Apple likes secrecy. Apple wants to do business with banks. Banking has all these pesky “transparency” regulations. Apple’s secret banking play hits a privacy pothole.
This is a pretty big story in and of itself, but the real issue is how Apple tripped over their collective – inflated – ego.
The first problem, as noted at Fudzilla, is that these people are not the idiots Apple expected them to be.
Apple turned everyone out the favorite lounge at the show and instituted secrecy – behind that Great Wall – for a pitch to the banking industry.
Apple thought it could resolve the issue by holding an exclusive presentation in the middle of a trade show for the bankers. This backfired because Apple bodged it by holding the secret presentation in the middle of an Aussie trade show and kicking out all the other riff-raff.
It tried to do its usual trick of hyping itself up and expect the bankers to follow like adoring children. Unfortunately for Apple, high-level Bankers did not get where the are today by believing that sort of rubbish. In fact, while Bankers might be Satan’s little helpers, at least they are not stupid Apple fanboys who think buying the iPhoneX is great because its maker tells them that it is.
Or as ITnews noted…(from the first link at the top of the post)

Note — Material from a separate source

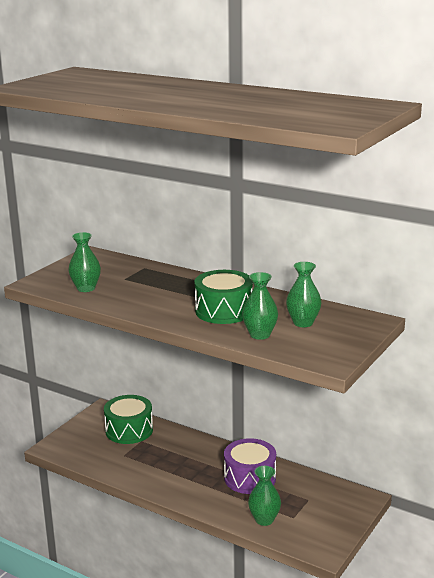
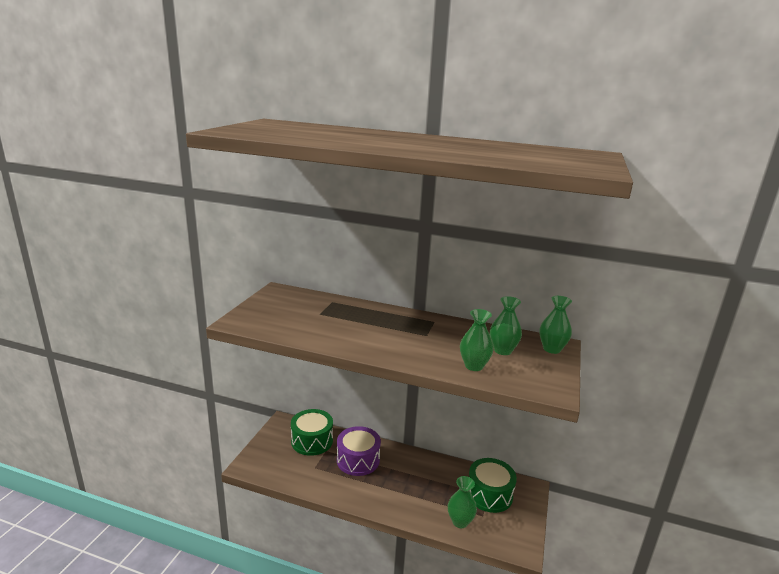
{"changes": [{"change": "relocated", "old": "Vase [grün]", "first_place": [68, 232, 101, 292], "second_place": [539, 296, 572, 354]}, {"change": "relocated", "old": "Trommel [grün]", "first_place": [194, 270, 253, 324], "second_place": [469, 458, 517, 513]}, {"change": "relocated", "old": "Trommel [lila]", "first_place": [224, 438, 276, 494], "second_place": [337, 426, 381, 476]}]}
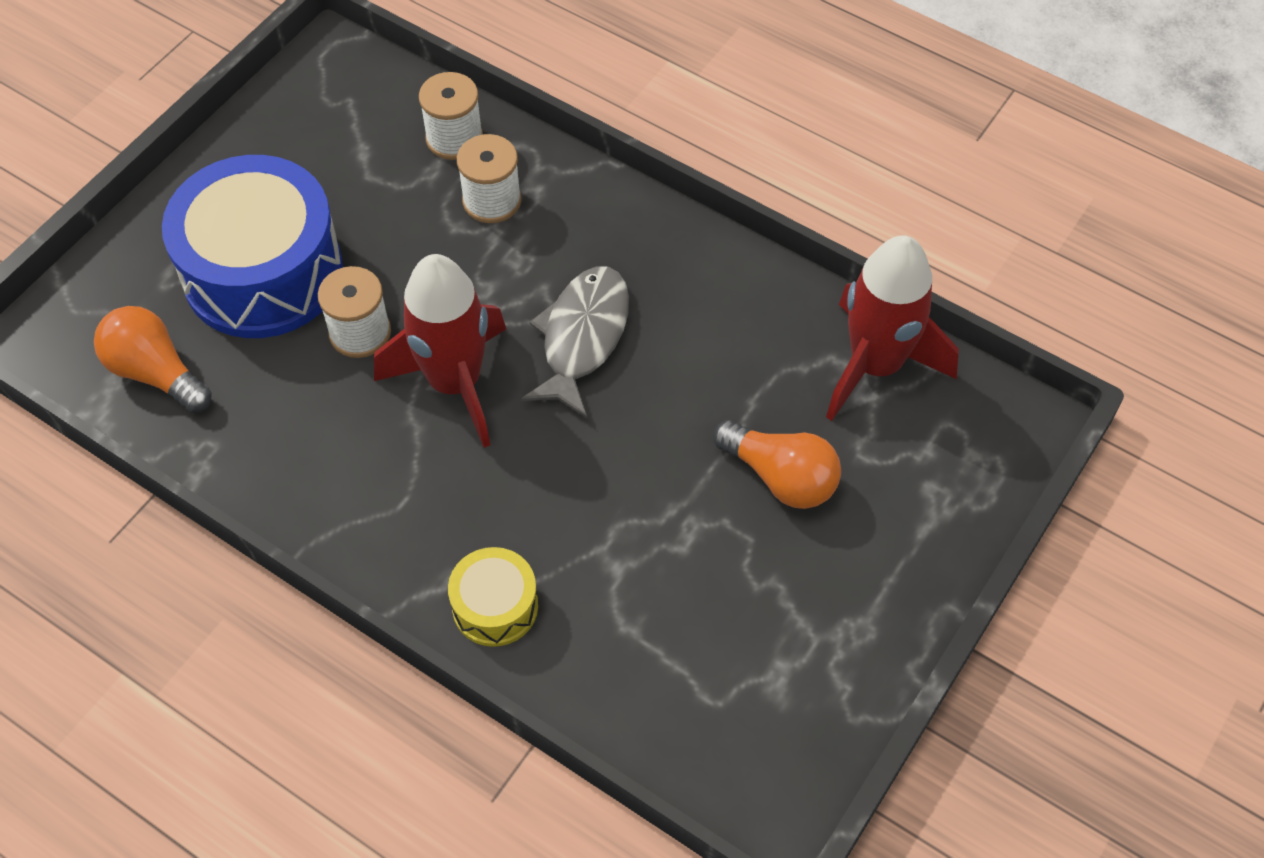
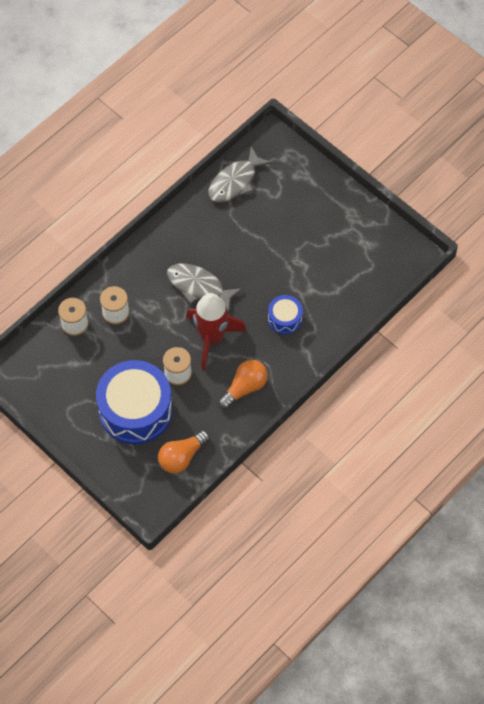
{"changes": [{"change": "missing", "old": "Trommel [gelb]", "first_place": [448, 547, 538, 647]}, {"change": "appeared", "new": "Trommel [blau]", "second_place": [268, 295, 303, 334]}, {"change": "relocated", "old": "Glühbirne [orange]", "first_place": [713, 420, 841, 509], "second_place": [218, 360, 268, 409]}, {"change": "exchanged", "old": "Rakete [rot]", "new": "Fisch [grau]", "first_place": [826, 235, 959, 421], "second_place": [208, 147, 272, 202]}]}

A gentleman from Switzerland seemed less impressed and described the Apple event as one giant stage managed ad and said it revolved around Apple talking about how good it was, how good its privacy is, and how nice its products are.
Our Geneva-based source added it appeared all the mystery and conspicuous exclusion had been engineered to create a buzz that was let down by a, well, an hour long ad.
“Apparantly I can also do some banking on my iPad and you can use an iPad in a bank,” the gentleman drolly said. “Great.”
Welcome to the Real World™ where people buying (or not) your services actually know what they are doing, and have to do a cost/benefit analysis before they do buy it (or don’t – as the case may be).